À FAIRE:
[1] Dans le débat sur les infractions non intentionnelles, à quel texte M. Patrice Gélard souhaite-t-il revenir ?
[2] Relevez toutes les personnes nommées dans le débat sur les infractions non intentionnelles.
[3] Prolongez le débat sur les infractions non intentionnelles au-delà de sa dernière phrase.

EXTRAIT FOURNI:

M. Jean-Jacques Hyest a vu dans la proposition de loi issue des travaux de l'Assemblée nationale une inversion de la solution retenue par le Sénat, qui avait mis en avant la spécificité du manquement à une obligation de sécurité prévue par la loi ou les règlements alors que le texte adopté par les députés mettait cette hypothèse sur le même plan que l'imprudence ou la négligence.
M. Patrice Gélard a approuvé les propos de MM. Robert Badinter et Jean-Jacques Hyest. Estimant en outre contestable de modifier une disposition générale du code pénal sans en analyser toutes les conséquences, il s'est déclaré partisan d'un retour au texte adopté par le Sénat en première lecture.
M. Michel Dreyfus-Schmidt a approuvé la modification de l'Assemblée nationale consistant à énumérer tous les cas d'infractions non intentionnelles, y compris la maladresse et l'inattention.
M. Robert Badinter lui a rappelé que la maladresse ou l'inattention ne pouvaient donner lieu à condamnation qu'en cas de blessures ou d'homicide, le texte de l'Assemblée nationale paraissant les généraliser à toutes les infractions non intentionnelles.
M. Pierre Fauchon, rapporteur, lui a objecté que ces cas n'étaient pas généralisés dans la mesure où ils ne pourraient donner lieu à condamnation que lorsque la loi le prévoirait.

DONNÉES SOURCES:
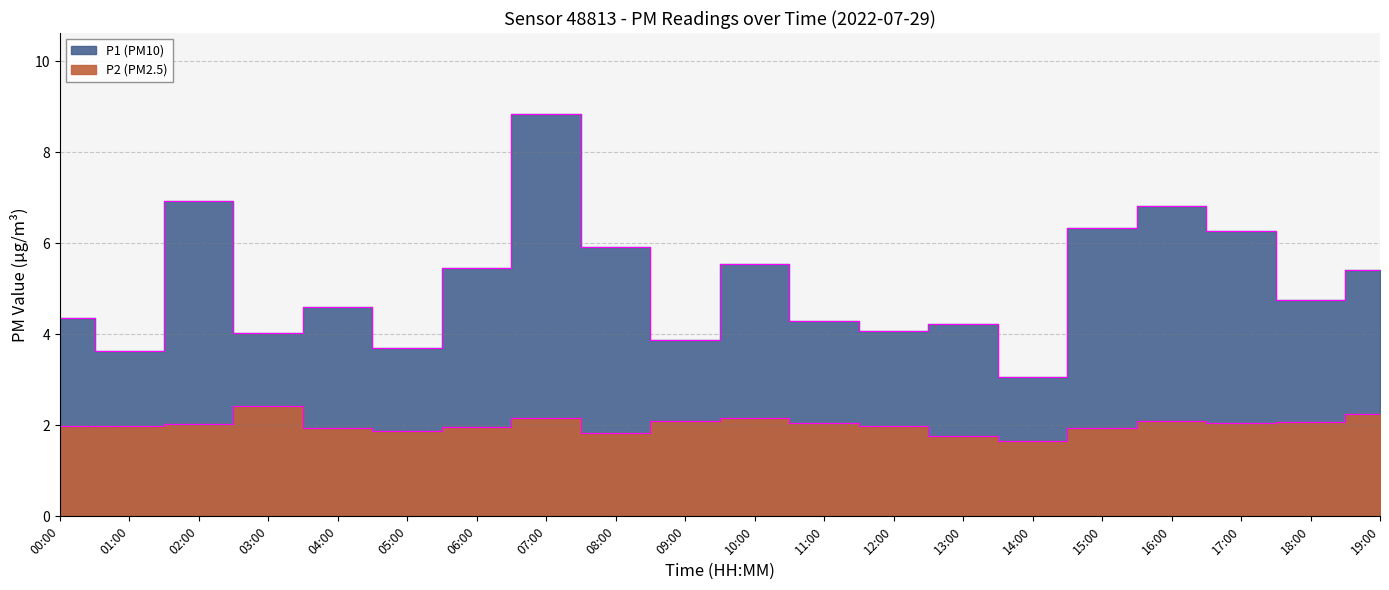

What is the label of the 3rd point from the right?

17:00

RÉPONSES PAR TÂCHE:
[1] Au texte adopté par le Sénat en première lecture.

[2]
- M. Jean-Jacques Hyest
- M. Patrice Gélard
- M. Robert Badinter
- M. Michel Dreyfus-Schmidt
- M. Pierre Fauchon

[3]
M. Michel Dreyfus-Schmidt a critiqué la distinction proposée par le rapporteur concernant la charge de la preuve de l'imprudence ou de la négligence. Il a ajouté que, en pratique, les élus locaux poursuivis se voyaient reprocher non pas de ne pas avoir accompli toutes les diligences normales mais bien de n'avoir pris aucune précaution.
M. Jean-Pierre Schosteck a estimé nécessaire de supprimer la référence à la maladresse et à l'inattention. Il a considéré que le problème de la responsabilité pénale des élus locaux résultait de la multiplication des incriminations dans des domaines comme l'environnement, et de la faculté de remonter la chaîne de responsabilité jusqu'au plus haut niveau sans tenir compte des moyens concrets des élus. Il a illustré son propos en rappelant la condamnation d'un maire pour défaut d'installation d'une station d'épuration alors que les moyens financiers de la commune ne lui permettaient pas de la réaliser.
M. André Bohl a fait observer que l'objectif de la proposition de loi était avant tout de remédier à un problème pouvant donner lieu à des situations tragiques, ayant pu aller jusqu'au décès, provoqué par le sentiment d'une atteinte à la dignité.
M. Michel Dreyfus-Schmidt a estimé qu'il appartenait au législateur de prendre la mesure des textes répressifs qu'il adoptait et d'éviter de multiplier les incriminations.
M. Pierre Fauchon, rapporteur, a supposé que, en visant les hypothèses de maladresse et d'inattention, l'Assemblée nationale n'avait pas souhaité généraliser leur champ d'application mais seulement tenir compte de l'existence de ces cas d'infractions non intentionnelles dans certains articles du code pénal.
Il a approuvé la suggestion de M. Robert Badinter consistant à apprécier le comportement du prévenu non pas par référence à toutes les diligences normales mais seulement par référence aux diligences normales qu'il aurait dû accomplir.
Il a en revanche estimé souhaitable de conserver l'expression « le cas échéant », l'article 121-3 du code pénal ayant vocation à s'appliquer à des personnes n'étant pas investies de missions ou de fonctions.
M. Robert Badinter s'est rallié à ce point de vue.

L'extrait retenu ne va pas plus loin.